Von ihren Prinzipien her ist die Gesetzliche Krankenversicherung sozial gerecht. Gesunde zahlen für Kranke und Gutverdienende für Geringverdienende. Aber leider gibt es von diesen Grundsätzen so viele Ausnahmen, dass grobe Ungerechtigkeiten die Folge sind:
- Zuzahlungen: Hier wird man finanziell bestraft, wenn man krank ist.
- Kapitaleinkommen: Wer arbeitet, zahlt auf sein Gehalt Beiträge, wer Einkommen aus Aktien, aus Vermietung u.a. hat, zahlt darauf nichts.
- Private Krankenversicherung: Einige Bevölkerungsgruppen können sich aus der Solidarität verabschieden, v.a. Beamtinnen und Beamte, Selbstständige und Angestellte mit hohem Einkommen.
- Beitragsbemessungsgrenze: Wer im Monat mehr als 4537,50 Euro brutto (2019) hat, zahlt auf jeden weiteren Euro gar keinen Beitrag; mit z.B. 15000 Euro Monatseinkommen zahlt man also nur so viel Beitrag, als hätte man 4537,50 Euro. Prozentual sinkt die Belastung mit steigendem Einkommen. Ein Irrsinn!
Unser Vorschlag ist klar: Wenn sich alle in Deutschland lebenden Menschen nach ihrem Einkommen an der Finanzierung des Gesundheitssystems beteiligen, dann wird es nicht nur gerechter zugehen, sondern die Beitragssätze könnten auch deutlich sinken. Deshalb haben wir das Konzept der Solidarischen Gesundheitsversicherung (Bürgerinnen- und Bürgerversicherung) entwickelt:
- Alle Einkommensarten einbeziehen: Alle, auch die heute privat Versicherten, zahlen entsprechend ihrem gesamten Einkommen aus Löhnen, Honoraren sowie Miet-, Pacht- und Kapitalerträgen in die Bürgerversicherung ein.

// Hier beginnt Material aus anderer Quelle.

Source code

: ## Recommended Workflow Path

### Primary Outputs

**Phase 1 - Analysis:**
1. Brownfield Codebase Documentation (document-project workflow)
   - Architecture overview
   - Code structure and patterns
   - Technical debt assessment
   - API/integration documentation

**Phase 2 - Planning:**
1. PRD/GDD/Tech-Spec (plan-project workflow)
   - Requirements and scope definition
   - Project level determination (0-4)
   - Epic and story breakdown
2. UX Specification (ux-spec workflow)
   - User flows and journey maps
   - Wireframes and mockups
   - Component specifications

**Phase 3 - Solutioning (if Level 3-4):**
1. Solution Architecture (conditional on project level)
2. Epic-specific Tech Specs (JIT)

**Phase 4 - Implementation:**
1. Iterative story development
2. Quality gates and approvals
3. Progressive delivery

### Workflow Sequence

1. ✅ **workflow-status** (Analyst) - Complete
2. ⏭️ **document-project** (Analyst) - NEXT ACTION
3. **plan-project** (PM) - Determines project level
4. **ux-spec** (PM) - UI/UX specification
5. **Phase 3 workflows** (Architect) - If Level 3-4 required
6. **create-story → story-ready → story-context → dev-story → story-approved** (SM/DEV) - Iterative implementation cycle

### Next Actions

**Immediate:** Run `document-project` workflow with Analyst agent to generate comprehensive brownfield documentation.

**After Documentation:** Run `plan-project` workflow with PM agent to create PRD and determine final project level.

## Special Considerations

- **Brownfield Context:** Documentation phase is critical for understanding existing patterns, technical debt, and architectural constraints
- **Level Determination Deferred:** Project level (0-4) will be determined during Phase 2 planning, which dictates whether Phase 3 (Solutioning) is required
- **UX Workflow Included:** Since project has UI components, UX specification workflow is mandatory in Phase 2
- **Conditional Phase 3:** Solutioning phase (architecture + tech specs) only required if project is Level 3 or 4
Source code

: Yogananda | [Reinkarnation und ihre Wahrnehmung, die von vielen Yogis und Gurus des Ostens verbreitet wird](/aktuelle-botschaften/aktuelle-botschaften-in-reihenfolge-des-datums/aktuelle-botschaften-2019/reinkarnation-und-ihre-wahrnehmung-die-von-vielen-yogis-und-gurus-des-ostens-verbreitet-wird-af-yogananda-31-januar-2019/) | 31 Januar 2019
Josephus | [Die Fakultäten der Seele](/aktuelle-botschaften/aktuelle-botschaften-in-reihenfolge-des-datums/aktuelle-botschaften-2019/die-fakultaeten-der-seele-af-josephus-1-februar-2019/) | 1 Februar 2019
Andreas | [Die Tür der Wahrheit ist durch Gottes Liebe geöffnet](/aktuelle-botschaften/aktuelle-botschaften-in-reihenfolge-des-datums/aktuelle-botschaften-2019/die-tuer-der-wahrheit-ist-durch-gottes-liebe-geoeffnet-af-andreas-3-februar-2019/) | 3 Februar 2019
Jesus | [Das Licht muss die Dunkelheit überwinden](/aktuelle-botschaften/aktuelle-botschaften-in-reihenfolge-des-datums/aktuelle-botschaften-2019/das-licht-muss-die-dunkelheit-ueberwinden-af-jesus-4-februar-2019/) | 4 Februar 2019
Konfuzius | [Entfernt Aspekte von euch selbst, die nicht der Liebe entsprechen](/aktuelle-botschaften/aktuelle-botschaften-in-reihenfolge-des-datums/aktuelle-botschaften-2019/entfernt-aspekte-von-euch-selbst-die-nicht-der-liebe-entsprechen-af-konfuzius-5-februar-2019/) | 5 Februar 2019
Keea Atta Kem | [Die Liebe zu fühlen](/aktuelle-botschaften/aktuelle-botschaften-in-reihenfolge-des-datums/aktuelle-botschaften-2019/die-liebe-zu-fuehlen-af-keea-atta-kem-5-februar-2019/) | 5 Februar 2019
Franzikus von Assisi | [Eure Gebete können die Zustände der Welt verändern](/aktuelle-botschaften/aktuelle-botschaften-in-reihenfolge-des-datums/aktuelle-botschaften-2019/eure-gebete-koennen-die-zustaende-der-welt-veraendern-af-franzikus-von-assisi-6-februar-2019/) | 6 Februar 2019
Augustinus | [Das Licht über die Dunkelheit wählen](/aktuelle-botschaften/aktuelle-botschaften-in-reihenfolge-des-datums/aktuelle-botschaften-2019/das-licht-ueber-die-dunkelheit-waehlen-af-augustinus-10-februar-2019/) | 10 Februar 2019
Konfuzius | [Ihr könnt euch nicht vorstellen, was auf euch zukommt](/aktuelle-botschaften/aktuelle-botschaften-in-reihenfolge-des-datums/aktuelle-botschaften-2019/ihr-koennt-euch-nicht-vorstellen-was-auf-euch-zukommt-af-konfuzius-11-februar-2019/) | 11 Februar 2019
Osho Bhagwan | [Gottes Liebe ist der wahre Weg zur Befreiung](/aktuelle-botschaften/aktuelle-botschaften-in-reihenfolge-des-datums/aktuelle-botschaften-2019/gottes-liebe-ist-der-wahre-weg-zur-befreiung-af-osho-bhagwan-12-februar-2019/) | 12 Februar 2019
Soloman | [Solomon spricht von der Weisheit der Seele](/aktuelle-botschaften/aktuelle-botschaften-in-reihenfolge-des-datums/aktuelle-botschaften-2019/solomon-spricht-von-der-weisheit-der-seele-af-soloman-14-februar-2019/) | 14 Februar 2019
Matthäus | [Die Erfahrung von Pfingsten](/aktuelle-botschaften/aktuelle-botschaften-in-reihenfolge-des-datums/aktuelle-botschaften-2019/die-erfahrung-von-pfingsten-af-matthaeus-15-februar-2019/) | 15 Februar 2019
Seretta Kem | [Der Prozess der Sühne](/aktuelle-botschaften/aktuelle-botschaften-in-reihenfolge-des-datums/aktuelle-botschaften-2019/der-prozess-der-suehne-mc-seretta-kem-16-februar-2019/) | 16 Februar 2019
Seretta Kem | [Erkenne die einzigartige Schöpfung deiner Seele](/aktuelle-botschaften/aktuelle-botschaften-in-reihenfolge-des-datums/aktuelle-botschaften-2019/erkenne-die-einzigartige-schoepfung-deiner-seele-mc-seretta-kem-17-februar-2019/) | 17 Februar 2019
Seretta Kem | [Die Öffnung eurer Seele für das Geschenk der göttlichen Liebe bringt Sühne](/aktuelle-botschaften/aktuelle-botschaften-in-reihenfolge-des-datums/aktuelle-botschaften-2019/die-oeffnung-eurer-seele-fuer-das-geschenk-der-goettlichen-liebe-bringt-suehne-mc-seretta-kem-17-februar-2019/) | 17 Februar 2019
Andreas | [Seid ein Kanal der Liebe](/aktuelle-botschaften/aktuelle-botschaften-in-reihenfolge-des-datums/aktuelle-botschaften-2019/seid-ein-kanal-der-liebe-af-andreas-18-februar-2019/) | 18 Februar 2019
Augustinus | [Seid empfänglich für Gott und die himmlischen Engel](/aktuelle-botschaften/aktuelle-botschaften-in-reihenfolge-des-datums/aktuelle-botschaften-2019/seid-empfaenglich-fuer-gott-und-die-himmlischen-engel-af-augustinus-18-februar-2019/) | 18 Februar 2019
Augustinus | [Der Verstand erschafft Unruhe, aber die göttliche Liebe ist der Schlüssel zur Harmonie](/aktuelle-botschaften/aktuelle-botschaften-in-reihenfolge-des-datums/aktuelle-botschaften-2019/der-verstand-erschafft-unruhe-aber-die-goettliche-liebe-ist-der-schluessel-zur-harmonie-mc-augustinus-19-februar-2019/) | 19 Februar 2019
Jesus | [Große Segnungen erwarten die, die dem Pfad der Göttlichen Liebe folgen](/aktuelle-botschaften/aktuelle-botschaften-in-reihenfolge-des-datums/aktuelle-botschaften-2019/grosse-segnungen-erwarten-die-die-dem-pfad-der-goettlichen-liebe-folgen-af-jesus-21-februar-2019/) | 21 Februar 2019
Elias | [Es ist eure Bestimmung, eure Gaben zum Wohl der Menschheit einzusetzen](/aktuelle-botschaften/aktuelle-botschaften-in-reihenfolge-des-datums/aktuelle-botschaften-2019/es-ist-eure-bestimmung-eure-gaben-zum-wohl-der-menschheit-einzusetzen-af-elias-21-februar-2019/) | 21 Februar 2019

- Beitragsbemessungsgrenze abschaffen: Der Beitrag richtet sich damit nach der finanziellen Leistungsfähigkeit: Wer wenig hat, zahlt wenig, wer mehr hat, zahlt mehr. Denn wegen der Beitragsbemessungsgrenze zahlen Gutverdienende bislang prozentual weniger Beitrag als Schlecht- und Normalverdienende.
- Private Krankenversicherung als Vollversicherung abschaffen: Die private Krankenversicherung wird auf medizinisch nicht notwendige Zusatzversicherungen beschränkt. Das in Europa einzigartige Nebeneinander von gesetzlicher und privater Krankenversicherung wird damit beendet.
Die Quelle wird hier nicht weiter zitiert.